In two dimensions, we defined the finite part $\text{PF}\left(1/k^2\right)$, where $k\equiv|\vec{k}|=\sqrt{k_x^2+k_y^2}$, as the distribution such that for each test function $f$ \begin{equation} \left\langle \text{PF}\left(\frac{1}{k^2}\right),f\right\rangle =\text{PF}\iint\!d^2\vec{k}\frac{f(\vec{k})}{k^2} =\iint_{k<1}\!\!\!d^2\vec{k}\frac{f(\vec{k})-f(0)}{k^2}+\iint_{k>1}\!\!\!d^2\vec{k}\frac{f(\vec{k})}{k^2} \end{equation}
Quoting my professor:
Sloppily then we can compute the inverse Fourier transform as \begin{equation} \frac{1}{(2\pi)^2}\left\langle \text{PF}\left(\frac{1}{k^2}\right),e^{i\vec{k}\cdot\vec{x}}\right\rangle = \frac{1}{(2\pi)^2}\text{PF}\iint\!d^2\vec{k}\frac{e^{i\vec{k}\cdot\vec{x}}}{k^2} = \frac{1}{(2\pi)^2}\text{PF}\int_0^\infty\!dk \frac{k}{k^2}\int_0^{2\pi}d\vartheta\,e^{ikr\cos{\vartheta}} \end{equation} Where we used spherical coordinates in two dimensions, and we called $r\equiv |\vec{x}|=\sqrt{x^2+y^2}$. Using Bessel $J_n$ functions, one eventually get \begin{equation} \frac{1}{(2\pi)^2}\left\langle \text{PF}\left(\frac{1}{k^2}\right),e^{i\vec{k}\cdot\vec{x}}\right\rangle = \frac{1}{(2\pi)^2}\text{PF}\int_0^\infty\!dk\, (2\pi)\frac{J_0(kr)}{k} \tag{1} \end{equation} Using now the definition of finite part, and changing variable $u\equiv rk$, it can be showed that \begin{equation} \frac{1}{(2\pi)^2}\left\langle \text{PF}\left(\frac{1}{k^2}\right),e^{i\vec{k}\cdot\vec{x}}\right\rangle = \frac{1}{2\pi}\left\{-\log(r)+\int_0^1\!du\frac{J_0(u)-J_0(0)}{u}+\int_1^\infty\!du\frac{J_0(u)}{u}\right\} \tag{2} \end{equation}
First of all, I can't understand very well how do we get to equation (1), in the sense that it's seems that going in spherical coordinates allows us to "delete" one dimension, in the sense that equation (1) seems the Hadamard's finite part of the one dimensional variable $k$. I really don't understand the meaning of this equation.

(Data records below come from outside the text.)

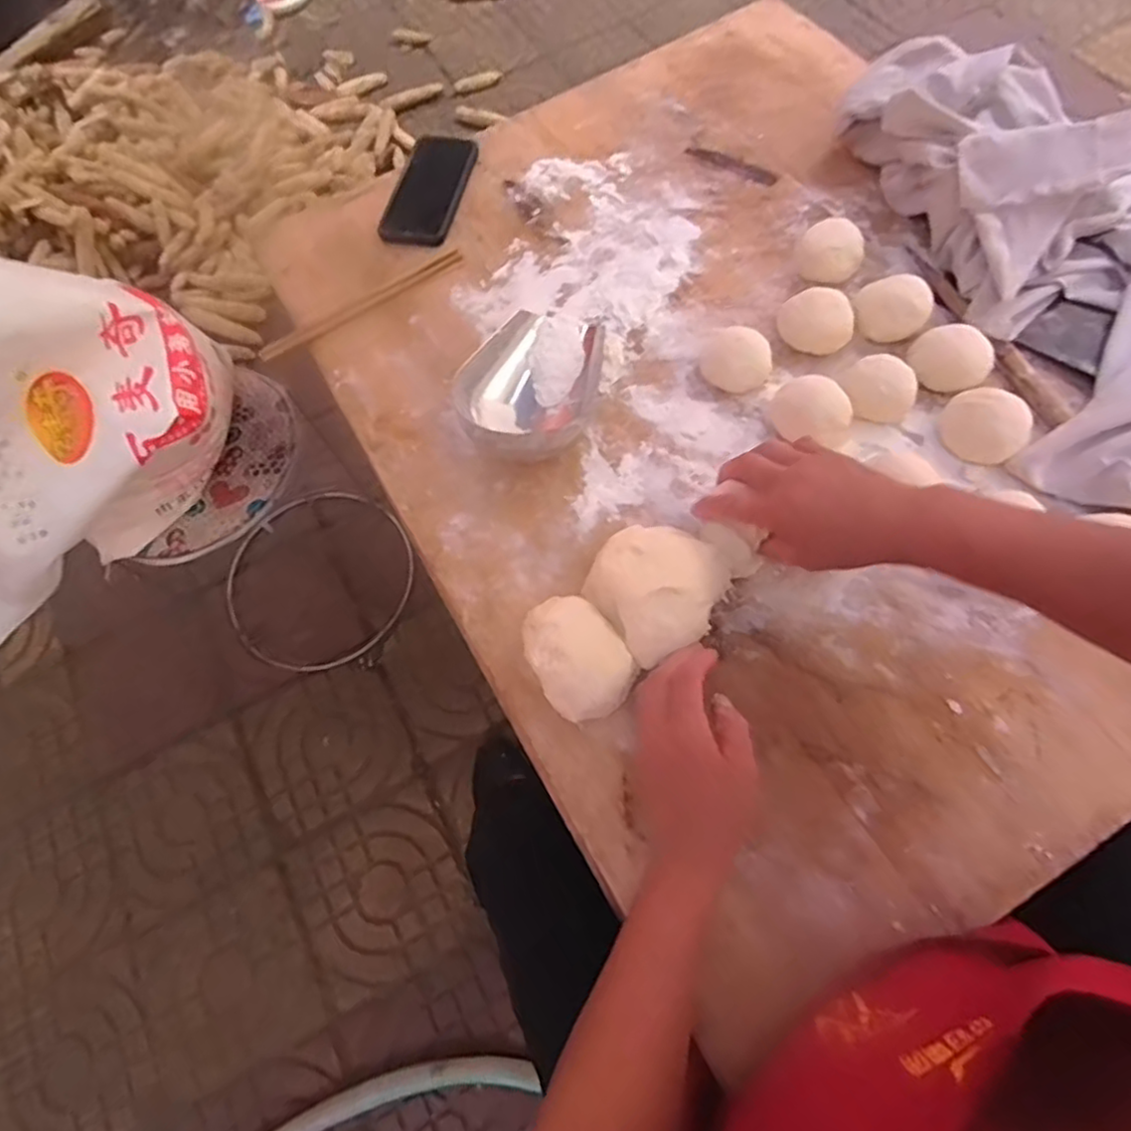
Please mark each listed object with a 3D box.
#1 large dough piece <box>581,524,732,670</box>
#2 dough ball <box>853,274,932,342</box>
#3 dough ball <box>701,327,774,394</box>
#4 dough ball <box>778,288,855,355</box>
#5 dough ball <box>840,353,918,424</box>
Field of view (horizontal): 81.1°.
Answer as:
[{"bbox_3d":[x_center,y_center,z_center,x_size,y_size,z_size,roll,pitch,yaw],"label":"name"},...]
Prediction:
[{"bbox_3d":[0.076,0.017,0.529,0.099,0.060,0.100,-2,67,4],"label":"large dough piece"},{"bbox_3d":[0.312,-0.246,0.635,0.063,0.045,0.055,31,73,16],"label":"dough ball"},{"bbox_3d":[0.161,-0.191,0.623,0.060,0.045,0.050,26,71,15],"label":"dough ball"},{"bbox_3d":[0.239,-0.232,0.636,0.065,0.044,0.052,17,69,12],"label":"dough ball"},{"bbox_3d":[0.280,-0.155,0.594,0.049,0.045,0.061,-38,69,-11],"label":"dough ball"}]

Then, if we accept that, I cannot understand how to get to equation (2). Indeed if we rename $u=kr$ we get \begin{equation} \frac{1}{(2\pi)^2}\left\langle \text{PF}\left(\frac{1}{k^2}\right),e^{i\vec{k}\cdot\vec{x}}\right\rangle = \frac{1}{2\pi}\int_0^{1/r}\!du\,\frac{J_0(u)-J_0(0)}{u} +\frac{1}{2\pi}\int_{1/r}^\infty\!du\,\frac{J_0(u)}{u} \end{equation} And i really can't understand how to go on, and get the $\log(r)$ term.

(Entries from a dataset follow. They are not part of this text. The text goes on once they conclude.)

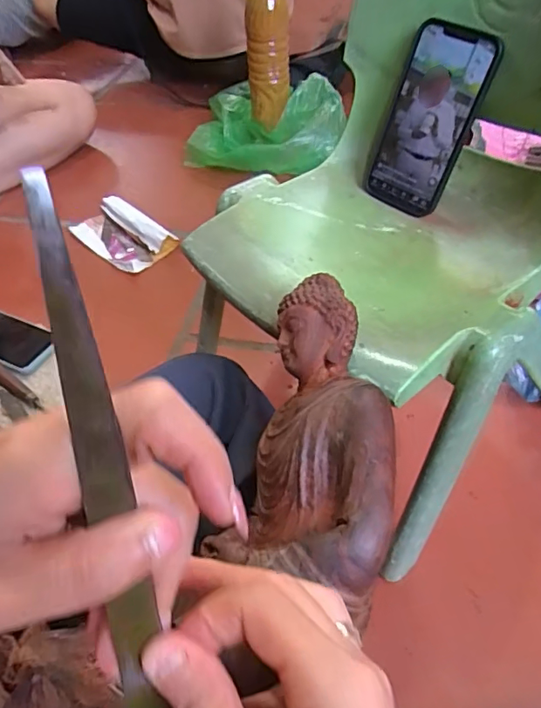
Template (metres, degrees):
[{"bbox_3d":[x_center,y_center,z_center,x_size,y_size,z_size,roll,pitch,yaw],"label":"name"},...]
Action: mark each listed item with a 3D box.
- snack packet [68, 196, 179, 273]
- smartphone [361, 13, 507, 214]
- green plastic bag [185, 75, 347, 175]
[{"bbox_3d":[-0.267,-0.222,0.933,0.107,0.023,0.203,-35,55,-25],"label":"snack packet"},{"bbox_3d":[0.148,-0.221,0.505,0.085,0.163,0.013,37,39,24],"label":"smartphone"},{"bbox_3d":[-0.005,-0.489,1.077,0.313,0.099,0.308,8,49,12],"label":"green plastic bag"}]

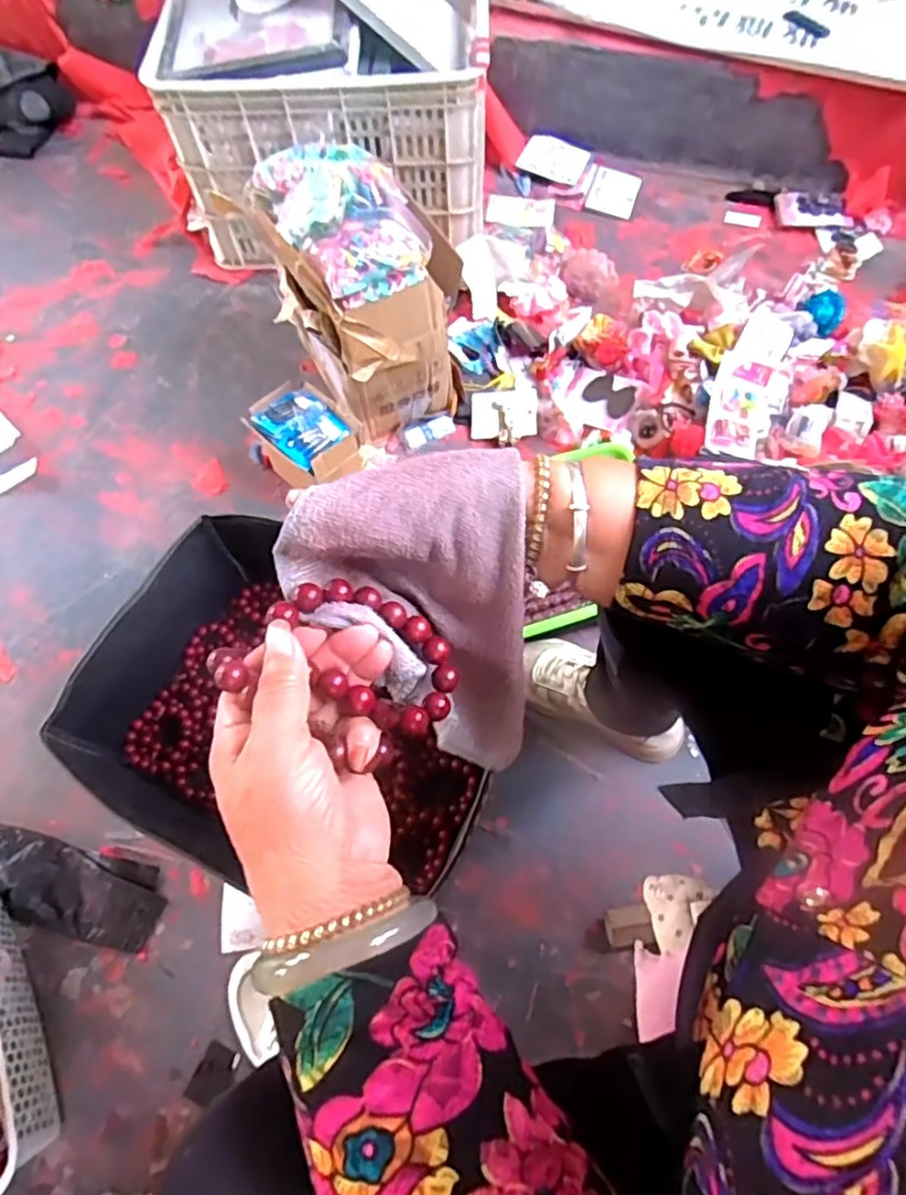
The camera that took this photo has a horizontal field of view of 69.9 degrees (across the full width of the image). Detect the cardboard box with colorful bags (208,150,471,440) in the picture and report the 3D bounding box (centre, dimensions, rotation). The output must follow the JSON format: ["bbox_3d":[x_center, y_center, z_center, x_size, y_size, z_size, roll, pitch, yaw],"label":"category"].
[{"bbox_3d":[-0.147,-0.395,0.911,0.170,0.332,0.265,-41,69,-17],"label":"cardboard box with colorful bags"}]

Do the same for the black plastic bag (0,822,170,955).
[{"bbox_3d":[-0.455,0.315,0.720,0.268,0.041,0.089,12,64,8],"label":"black plastic bag"}]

I'll change the notation slightly and use $k$ and $w$ for the vectors. Write the action of $1/|k|^2$ on $e^{i k \cdot w}$ by definition as if $e^{i k \cdot w}$ were a test function. In the resulting integral, make the change of variables $k_x = \rho \cos \phi, k_y = \rho \sin \phi$: $$\left< \frac 1 {|k|^2}, e^{i k \cdot w} \right> = \iint_{|k| < 1} \frac {e^{i k \cdot w} - 1} {|k|^2} dk_x dk_y + \iint_{|k| > 1} \frac {e^{i k \cdot w}} {|k|^2} dk_x dk_y = \\ \int_0^1 \int_0^{2\pi} \frac {\exp(i \rho (w_x \cos \phi + w_y \sin \phi)) - 1} \rho d\phi d\rho + \\ \int_1^\infty \int_0^{2\pi} \frac {\exp(i \rho (w_x \cos \phi + w_y \sin \phi))} \rho d\phi d\rho.$$ We know that $$w_x \cos \phi + w_y \sin \phi = r \left( \frac {w_x} r \cos \phi + \frac {w_y} r \sin \phi \right) = r \cos(\phi + \phi_0)$$ for some $\phi_0$, where $r = |w|$; since we're integrating over a complete period, the result does not depend on $\phi_0$, and $$\int_0^{2\pi} e^{i \rho r \cos \phi} d\phi = 2 \pi J_0(\rho r) \Rightarrow \\ \frac 1 {2\pi} \left< \frac 1 {|k|^2}, e^{i k \cdot w} \right> = \int_0^1 \frac {J_0(\rho r) - 1} \rho d\rho + \int_1^\infty \frac {J_0(\rho r)} \rho d\rho = \\ \int_0^r \frac {J_0(u) - 1} u du + \int_r^\infty \frac {J_0(u)} u du = \\ \left( \int_0^1 \frac {J_0(u) - 1} u du + \int_1^r \frac {J_0(u) - 1} u du \right) + \\ \left( \int_1^\infty \frac {J_0(u)} u du + \int_r^1 \frac {J_0(u)} u du \right) = \\ -\ln r + \int_0^1 \frac {J_0(u) - 1} u du + \int_1^\infty \frac {J_0(u)} u du = \\ -\ln r - \gamma + \ln 2.$$ The last step is for extra points.